Line by line, set down all the data below exactly, omitting any picture.

▸ Information shown
======

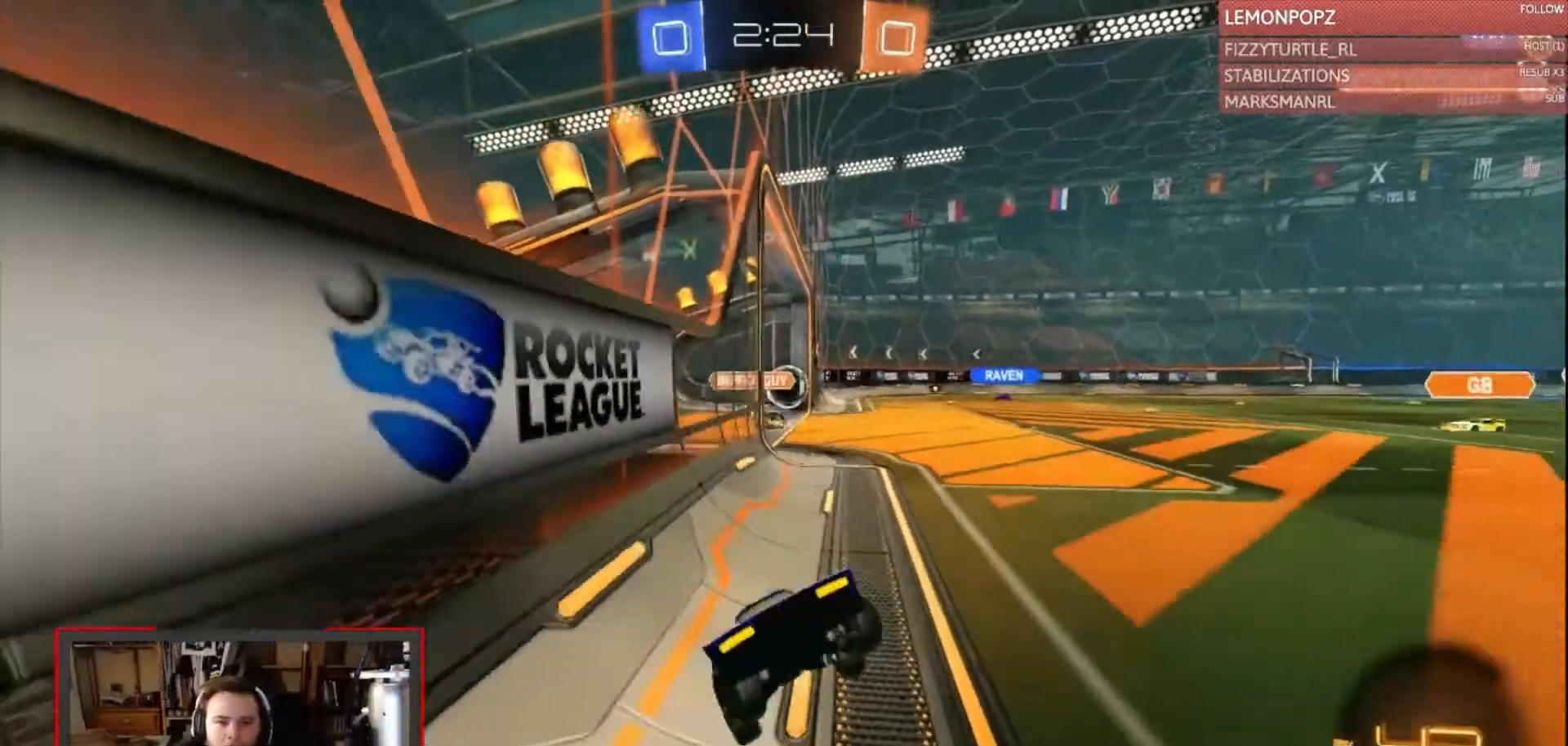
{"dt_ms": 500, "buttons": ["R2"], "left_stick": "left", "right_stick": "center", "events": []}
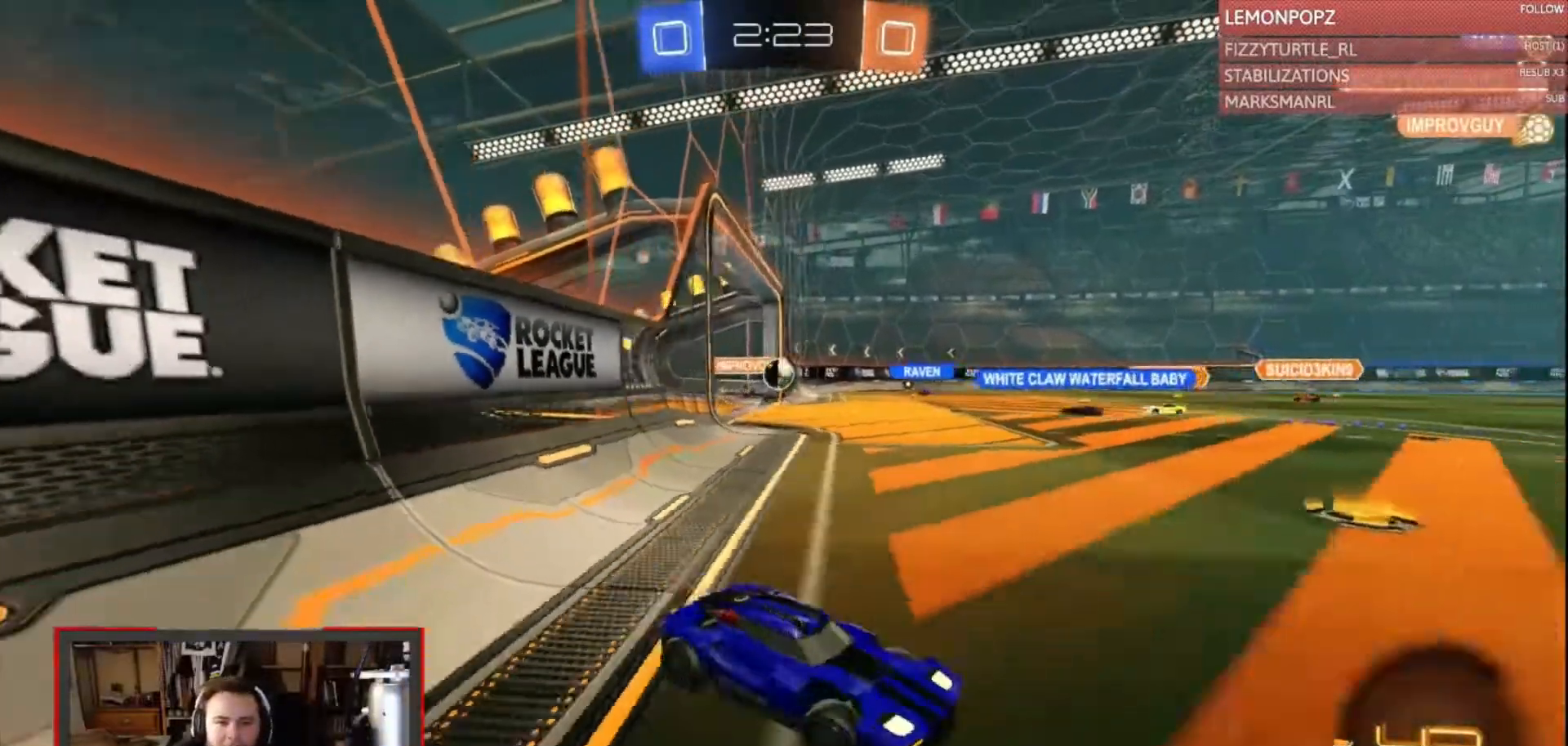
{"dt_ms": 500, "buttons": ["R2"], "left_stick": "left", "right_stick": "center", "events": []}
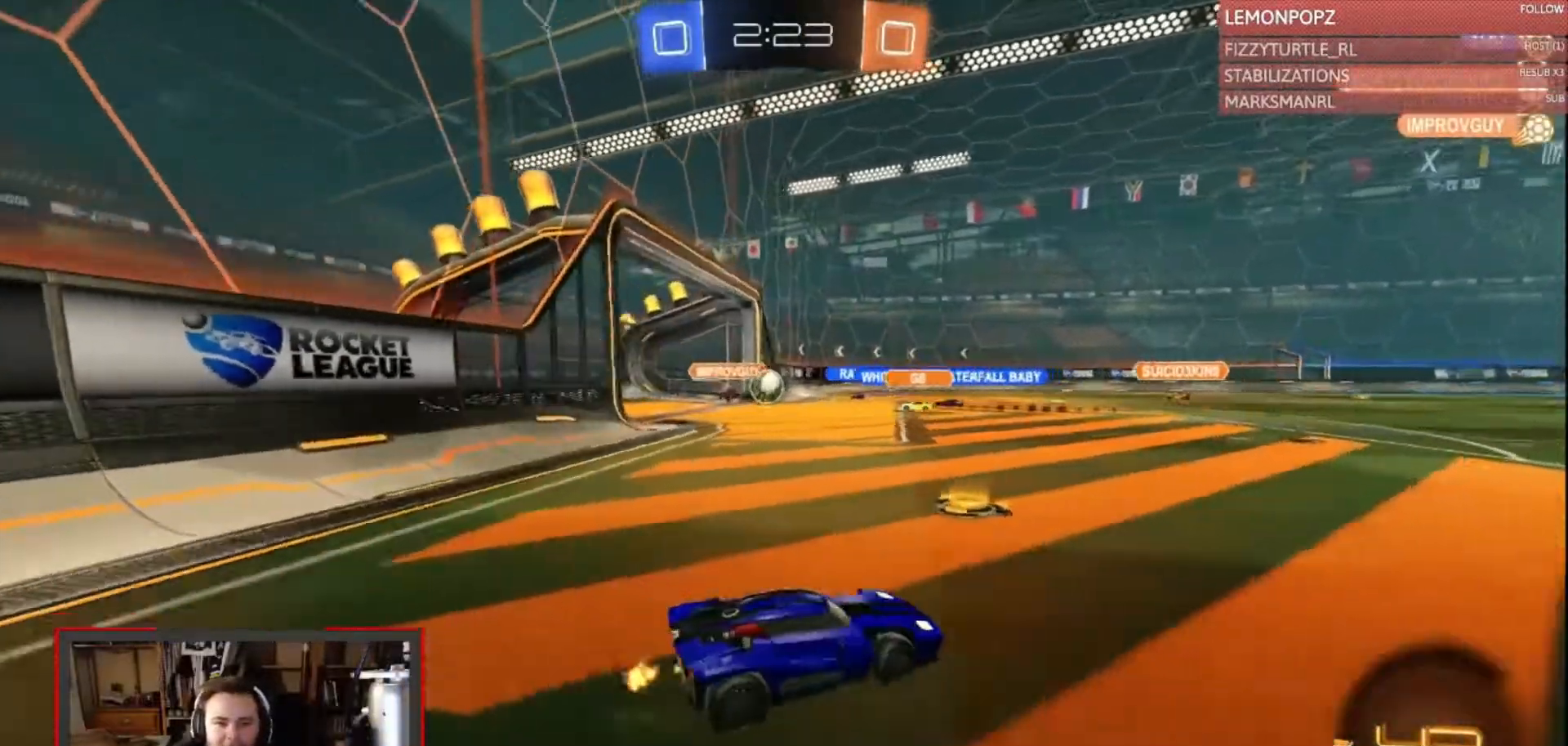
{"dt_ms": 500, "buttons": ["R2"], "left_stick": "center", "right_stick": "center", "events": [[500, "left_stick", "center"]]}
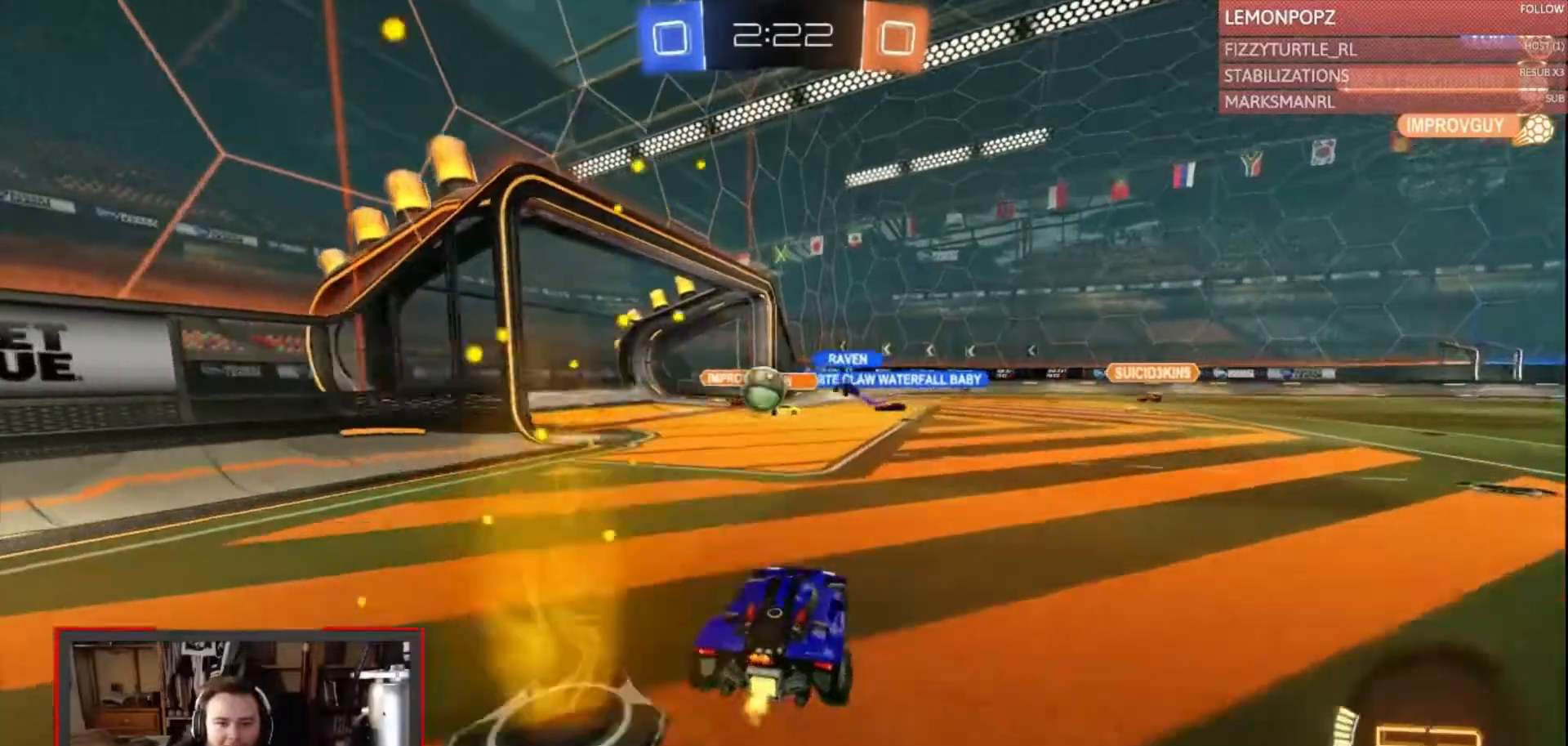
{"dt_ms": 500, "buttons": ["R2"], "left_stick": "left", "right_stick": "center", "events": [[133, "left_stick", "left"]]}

======

▸ Answer to this exercise
{"dt_ms": 500, "buttons": ["R2"], "left_stick": "left", "right_stick": "center", "events": []}
{"dt_ms": 500, "buttons": ["R2"], "left_stick": "left", "right_stick": "center", "events": []}
{"dt_ms": 500, "buttons": ["R2"], "left_stick": "center", "right_stick": "center", "events": [[500, "left_stick", "center"]]}
{"dt_ms": 500, "buttons": ["R2"], "left_stick": "left", "right_stick": "center", "events": [[133, "left_stick", "left"]]}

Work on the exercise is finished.